Wednesday, August 07, 2019

70. Dinner at the Homesick Restaurant

I read Breathing Lessons by Anne Tyler with my book club in 2007, and it only got a 6.3 out of 10 (but they are a tough crowd, and I am always shocked at what they like and don't like). I remember I liked it OK, but it wasn't earth-shattering for me. 

This book was much better. It helped me to ponder my own journey with an abusive mother (something I am only now making more public 12 years after her death) and a father who couldn't be there all the time because he was 1) at work from 6:50am until 5:30pm five days a week and 2) in the garage working on things and with his friends from 5pm Friday night until 5pm Sunday night (our garage was a huge complex separated from our home by a backyard) only coming in for dinner. So, he did not see or hear most of the abuse. It never crossed my mind to tell him. When he was present, and she went off in anger about something trivial (one time is was about me saying, "It is so hot."), he did defend me and send my mother to her room (rather than me). When he found out he was dying of cancer when I was 25 years old, his first words were, "Who is going to protect you from your mother?" 

My mom was the girl scout leader and supported me in everything I did. She bought me expensive clothes (and forced me to say that I loved her when she did) and cooked me breakfast every single morning (even when I did not want her to do so when I got older).
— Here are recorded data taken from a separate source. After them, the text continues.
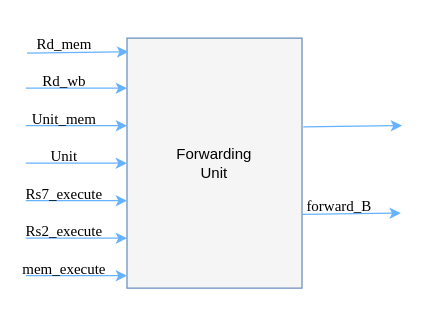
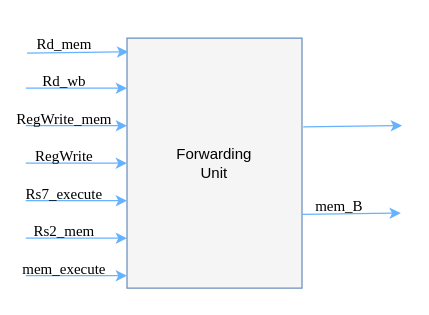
  <mxCell id="0" />
  <mxCell id="1" parent="0" />
  <mxCell id="2" value="Forwarding&lt;br&gt;Unit" style="rounded=0;whiteSpace=wrap;html=1;direction=south;fillColor=#f5f5f5;strokeColor=#6c8ebf;" vertex="1" parent="1"><mxGeometry x="101" y="30" width="140" height="200" as="geometry" /></mxCell>
  <mxCell id="3" value="" style="endArrow=classic;html=1;rounded=0;entryX=0.055;entryY=0.993;entryDx=0;entryDy=0;entryPerimeter=0;strokeColor=#66B2FF;" edge="1" parent="1" target="2"><mxGeometry width="50" height="50" relative="1" as="geometry"><mxPoint x="21" y="42" as="sourcePoint" /><mxPoint x="71" y="70" as="targetPoint" /></mxGeometry></mxCell>
  <mxCell id="4" value="" style="endArrow=classic;html=1;rounded=0;entryX=0.055;entryY=0.993;entryDx=0;entryDy=0;entryPerimeter=0;strokeColor=#66B2FF;" edge="1" parent="1"><mxGeometry width="50" height="50" relative="1" as="geometry"><mxPoint x="20.02" y="70" as="sourcePoint" /><mxPoint x="101" y="70.1" as="targetPoint" /></mxGeometry></mxCell>
  <mxCell id="5" value="" style="endArrow=classic;html=1;rounded=0;entryX=0.055;entryY=0.993;entryDx=0;entryDy=0;entryPerimeter=0;strokeColor=#66B2FF;" edge="1" parent="1"><mxGeometry width="50" height="50" relative="1" as="geometry"><mxPoint x="20.02" y="100" as="sourcePoint" /><mxPoint x="101" y="100.1" as="targetPoint" /></mxGeometry></mxCell>
  <mxCell id="6" value="" style="endArrow=classic;html=1;rounded=0;entryX=0.055;entryY=0.993;entryDx=0;entryDy=0;entryPerimeter=0;strokeColor=#66B2FF;" edge="1" parent="1"><mxGeometry width="50" height="50" relative="1" as="geometry"><mxPoint x="20.02" y="130" as="sourcePoint" /><mxPoint x="101" y="130.1" as="targetPoint" /></mxGeometry></mxCell>
  <mxCell id="7" value="" style="endArrow=classic;html=1;rounded=0;entryX=0.055;entryY=0.993;entryDx=0;entryDy=0;entryPerimeter=0;strokeColor=#66B2FF;" edge="1" parent="1"><mxGeometry width="50" height="50" relative="1" as="geometry"><mxPoint x="20.02" y="160" as="sourcePoint" /><mxPoint x="101" y="160.1" as="targetPoint" /></mxGeometry></mxCell>
  <mxCell id="8" value="" style="endArrow=classic;html=1;rounded=0;entryX=0.055;entryY=0.993;entryDx=0;entryDy=0;entryPerimeter=0;strokeColor=#66B2FF;" edge="1" parent="1"><mxGeometry width="50" height="50" relative="1" as="geometry"><mxPoint x="20.02" y="190" as="sourcePoint" /><mxPoint x="101" y="190.1" as="targetPoint" /></mxGeometry></mxCell>
  <mxCell id="9" value="" style="endArrow=classic;html=1;rounded=0;entryX=0.055;entryY=0.993;entryDx=0;entryDy=0;entryPerimeter=0;strokeColor=#66B2FF;" edge="1" parent="1"><mxGeometry width="50" height="50" relative="1" as="geometry"><mxPoint x="20.02" y="220" as="sourcePoint" /><mxPoint x="101" y="220.1" as="targetPoint" /></mxGeometry></mxCell>
  <mxCell id="10" value="" style="endArrow=classic;html=1;rounded=0;strokeColor=#66B2FF;exitX=0.355;exitY=-0.007;exitDx=0;exitDy=0;exitPerimeter=0;" edge="1" parent="1" source="2"><mxGeometry width="50" height="50" relative="1" as="geometry"><mxPoint x="271" y="150" as="sourcePoint" /><mxPoint x="321" y="100" as="targetPoint" /></mxGeometry></mxCell>
  <mxCell id="11" value="" style="endArrow=classic;html=1;rounded=0;strokeColor=#66B2FF;exitX=0.355;exitY=-0.007;exitDx=0;exitDy=0;exitPerimeter=0;" edge="1" parent="1"><mxGeometry width="50" height="50" relative="1" as="geometry"><mxPoint x="241" y="171" as="sourcePoint" /><mxPoint x="320" y="170" as="targetPoint" /></mxGeometry></mxCell>
  <mxCell id="12" value="&lt;font face=&quot;Computer Modern&quot; data-font-src=&quot;https://fonts.googleapis.com/css?family=Computer+Modern&quot;&gt;Rd_mem&lt;/font&gt;" style="text;html=1;strokeColor=none;fillColor=none;align=center;verticalAlign=middle;whiteSpace=wrap;rounded=0;" vertex="1" parent="1"><mxGeometry x="21" y="20" width="60" height="30" as="geometry" /></mxCell>
  <mxCell id="13" value="&lt;font face=&quot;Computer Modern&quot; data-font-src=&quot;https://fonts.googleapis.com/css?family=Computer+Modern&quot;&gt;Rd_wb&lt;/font&gt;" style="text;html=1;strokeColor=none;fillColor=none;align=center;verticalAlign=middle;whiteSpace=wrap;rounded=0;" vertex="1" parent="1"><mxGeometry x="21" y="50" width="60" height="30" as="geometry" /></mxCell>
- <mxCell id="14" value="&lt;font face=&quot;Computer Modern&quot; data-font-src=&quot;https://fonts.googleapis.com/css?family=Computer+Modern&quot;&gt;Unit_mem&lt;/font&gt;" style="text;html=1;strokeColor=none;fillColor=none;align=center;verticalAlign=middle;whiteSpace=wrap;rounded=0;" vertex="1" parent="1"><mxGeometry x="21" y="80" width="60" height="30" as="geometry" /></mxCell>
- <mxCell id="15" value="&lt;font face=&quot;Computer Modern&quot; data-font-src=&quot;https://fonts.googleapis.com/css?family=Computer+Modern&quot;&gt;Unit&lt;/font&gt;" style="text;html=1;strokeColor=none;fillColor=none;align=center;verticalAlign=middle;whiteSpace=wrap;rounded=0;" vertex="1" parent="1"><mxGeometry x="21" y="110" width="60" height="30" as="geometry" /></mxCell>
+ <mxCell id="14" value="&lt;font face=&quot;Computer Modern&quot; data-font-src=&quot;https://fonts.googleapis.com/css?family=Computer+Modern&quot;&gt;RegWrite_mem&lt;/font&gt;" style="text;html=1;strokeColor=none;fillColor=none;align=center;verticalAlign=middle;whiteSpace=wrap;rounded=0;" vertex="1" parent="1"><mxGeometry x="21" y="80" width="60" height="30" as="geometry" /></mxCell>
+ <mxCell id="15" value="&lt;font face=&quot;Computer Modern&quot; data-font-src=&quot;https://fonts.googleapis.com/css?family=Computer+Modern&quot;&gt;RegWrite&lt;/font&gt;" style="text;html=1;strokeColor=none;fillColor=none;align=center;verticalAlign=middle;whiteSpace=wrap;rounded=0;" vertex="1" parent="1"><mxGeometry x="21" y="110" width="60" height="30" as="geometry" /></mxCell>
  <mxCell id="16" value="&lt;font face=&quot;Computer Modern&quot; data-font-src=&quot;https://fonts.googleapis.com/css?family=Computer+Modern&quot;&gt;Rs7_execute&lt;/font&gt;" style="text;html=1;strokeColor=none;fillColor=none;align=center;verticalAlign=middle;whiteSpace=wrap;rounded=0;" vertex="1" parent="1"><mxGeometry x="21" y="140" width="60" height="30" as="geometry" /></mxCell>
- <mxCell id="17" value="&lt;font face=&quot;Computer Modern&quot; data-font-src=&quot;https://fonts.googleapis.com/css?family=Computer+Modern&quot;&gt;Rs2_execute&lt;/font&gt;" style="text;html=1;strokeColor=none;fillColor=none;align=center;verticalAlign=middle;whiteSpace=wrap;rounded=0;" vertex="1" parent="1"><mxGeometry x="21" y="170" width="60" height="30" as="geometry" /></mxCell>
+ <mxCell id="17" value="&lt;font face=&quot;Computer Modern&quot; data-font-src=&quot;https://fonts.googleapis.com/css?family=Computer+Modern&quot;&gt;Rs2_mem&lt;/font&gt;" style="text;html=1;strokeColor=none;fillColor=none;align=center;verticalAlign=middle;whiteSpace=wrap;rounded=0;" vertex="1" parent="1"><mxGeometry x="21" y="170" width="60" height="30" as="geometry" /></mxCell>
  <mxCell id="18" value="&lt;font face=&quot;Computer Modern&quot; data-font-src=&quot;https://fonts.googleapis.com/css?family=Computer+Modern&quot;&gt;mem_execute&lt;/font&gt;" style="text;html=1;strokeColor=none;fillColor=none;align=center;verticalAlign=middle;whiteSpace=wrap;rounded=0;" vertex="1" parent="1"><mxGeometry x="21" y="200" width="60" height="30" as="geometry" /></mxCell>
- <mxCell id="19" value="forward_B" style="text;html=1;strokeColor=none;fillColor=none;align=center;verticalAlign=middle;whiteSpace=wrap;rounded=0;fontFamily=Computer Modern;fontSource=https%3A%2F%2Ffonts.googleapis.com%2Fcss%3Ffamily%3DComputer%2BModern;" vertex="1" parent="1"><mxGeometry x="241" y="150" width="60" height="30" as="geometry" /></mxCell>
+ <mxCell id="19" value="mem_B" style="text;html=1;strokeColor=none;fillColor=none;align=center;verticalAlign=middle;whiteSpace=wrap;rounded=0;fontFamily=Computer Modern;fontSource=https%3A%2F%2Ffonts.googleapis.com%2Fcss%3Ffamily%3DComputer%2BModern;" vertex="1" parent="1"><mxGeometry x="241" y="150" width="60" height="30" as="geometry" /></mxCell>
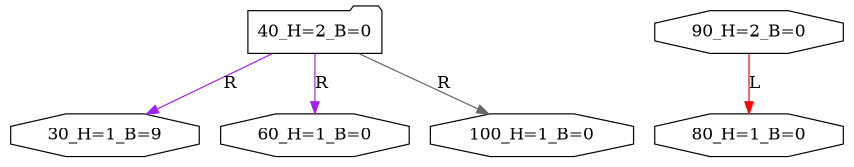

She was a good mom 90% of the time, but those 10% were not pretty. 



The mom in this book was a crazy monster 90% of the time and had 10% kindness (when she was making tea for some reason). It is interesting to see how each of the children handled their abuse. All three received it to some extent but the tender, compassionate one, Ezra, didn't receive it overtly (but I think his mother did passive-aggressively with him). In my family, my oldest half-brother (14 years my senior from my dad's previous marriage to an alcoholic crazy woman - hmm, do you see a pattern here for my dad?) and my older brother received no abuse. Nada. Nothing. I got it all when she went hysterical that 10% of the time. (I had a counselor think my mom had histrionic personality disorder but that doesn't quite fit because she did not have the "attention seeking" characteristics typical of that disorder.) 

My mom apologized to me when I was 25 years old because she found a cassette tape of a conflict that I had taped when she started to escalate. As a teen, I hid my Panasonic tape recorder behind our brown rocker in our living room and hit record when it started to go south. I forgot about it and had put it in a drawer, and she found it about ten years later and listened to the whole thing. She called me and said, "I was really mean to you when you were growing up, wasn't I?"  I said, "Yes," and forgave her. What is so weird about the taping is I never did it to have "proof" of her abuse but to see what I was doing wrong so I could learn how to not do it. (Enter a life-time addiction to people-pleasing and twisting myself like a pretzel so people will like me.) 

The apex of abuse occurred when she twisted my pinkie finger in anger until I could hear the bones breaking. She made me lie to the doctor about how it happened.  I never even thought about telling any adult or doctor about it. It was not until I was in counseling at age 30 when I was engaged to be married and my mother threatened to commit suicide because I mentioned that I was not going to have a receiving line in my wedding (and my aunt and uncle agreed that I was a disrespectful daughter and said, "And you call yourself a Christian" as they kicked me out of their house for it. Resulting in me making tearful apologies to every one for being so disrespectful). As the counselor dug deeper into my history with my mother, I casually mentioned that my mom had broken my finger in anger, and she said, "It is NEVER OK for a mother to break a child's finger." I had never even questioned this thinking if I weren't such a disrespectful daughter she would not have had to break it. A lightbulb went off. It is so obvious to me now, but I always thought it was my fault because of something I said that set her off. 

These kids did not think about telling anyone either. They just endured and learned to cope in their neurotic ways as adults. The point of view changes from the mother to the three children. So, you don't quite get that mom was abusive when you read her point of view, but it comes out through the children's narratives into their middle adult years.

This is an important book. I wish I could have read something like it when I was younger to give voice to the craziness that happened to me growing up. 

The happy part of my story is that I found a deep relationship with God through it. I had godly older women who mentored me. I received therapy, listening prayer, discipleship, spiritual direction, etc. It has all been good, and I have a sensitivity to abuse that has helped other people in abusive situations find wholeness because I have been comforted and made whole by God (2 Corinthians 2:1-3). I also married an incredibly, non-abusive, kind, generous man who comes from a very HEALTHY mom dynamic. I also did not pass abuse on to my children (as the daughter in the book did). 

 I ended up ushering my redeemed mom into heaven in the end, at total peace with her. So that was the happy ending that these children never got. That makes me sad.

This is way more than I intended to share, but I am glad that I read this book. It was more personal to me than I even realized.